[Exercise requirements]
A faithful copy of the data, pictures omitted, is the required answer.

⟨

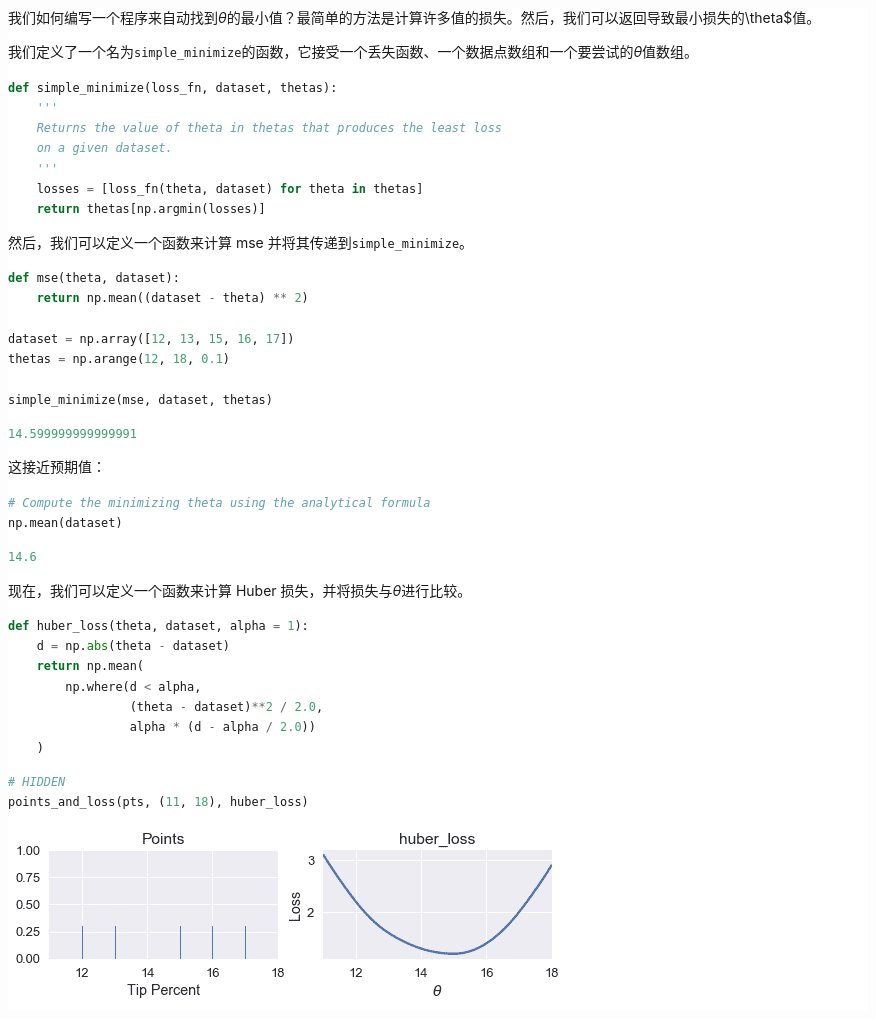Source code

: 我们如何编写一个程序来自动找到$\theta$的最小值？最简单的方法是计算许多值的损失。然后，我们可以返回导致最小损失的\theta$值。

我们定义了一个名为`simple_minimize`的函数，它接受一个丢失函数、一个数据点数组和一个要尝试的$\theta$值数组。

```py
def simple_minimize(loss_fn, dataset, thetas):
    '''
    Returns the value of theta in thetas that produces the least loss
    on a given dataset.
    '''
    losses = [loss_fn(theta, dataset) for theta in thetas]
    return thetas[np.argmin(losses)]
```

然后，我们可以定义一个函数来计算 mse 并将其传递到`simple_minimize`。

```py
def mse(theta, dataset):
    return np.mean((dataset - theta) ** 2)

dataset = np.array([12, 13, 15, 16, 17])
thetas = np.arange(12, 18, 0.1)

simple_minimize(mse, dataset, thetas)
```

```py
14.599999999999991
```

这接近预期值：

```py
# Compute the minimizing theta using the analytical formula
np.mean(dataset)
```

```py
14.6
```

现在，我们可以定义一个函数来计算 Huber 损失，并将损失与$\theta$进行比较。

```py
def huber_loss(theta, dataset, alpha = 1):
    d = np.abs(theta - dataset)
    return np.mean(
        np.where(d < alpha,
                 (theta - dataset)**2 / 2.0,
                 alpha * (d - alpha / 2.0))
    )
```

```py
# HIDDEN
points_and_loss(pts, (11, 18), huber_loss)
```

![](img/722776e1934b6d14f68a80cba34a7d66.jpg)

⟩

[Task solution]
Source code

: 我们如何编写一个程序来自动找到$\theta$的最小值？最简单的方法是计算许多值的损失。然后，我们可以返回导致最小损失的\theta$值。

我们定义了一个名为`simple_minimize`的函数，它接受一个丢失函数、一个数据点数组和一个要尝试的$\theta$值数组。

```py
def simple_minimize(loss_fn, dataset, thetas):
    '''
    Returns the value of theta in thetas that produces the least loss
    on a given dataset.
    '''
    losses = [loss_fn(theta, dataset) for theta in thetas]
    return thetas[np.argmin(losses)]
```

然后，我们可以定义一个函数来计算 mse 并将其传递到`simple_minimize`。

```py
def mse(theta, dataset):
    return np.mean((dataset - theta) ** 2)

dataset = np.array([12, 13, 15, 16, 17])
thetas = np.arange(12, 18, 0.1)

simple_minimize(mse, dataset, thetas)
```

```py
14.599999999999991
```

这接近预期值：

```py
# Compute the minimizing theta using the analytical formula
np.mean(dataset)
```

```py
14.6
```

现在，我们可以定义一个函数来计算 Huber 损失，并将损失与$\theta$进行比较。

```py
def huber_loss(theta, dataset, alpha = 1):
    d = np.abs(theta - dataset)
    return np.mean(
        np.where(d < alpha,
                 (theta - dataset)**2 / 2.0,
                 alpha * (d - alpha / 2.0))
    )
```

```py
# HIDDEN
points_and_loss(pts, (11, 18), huber_loss)
```

![](img/722776e1934b6d14f68a80cba34a7d66.jpg)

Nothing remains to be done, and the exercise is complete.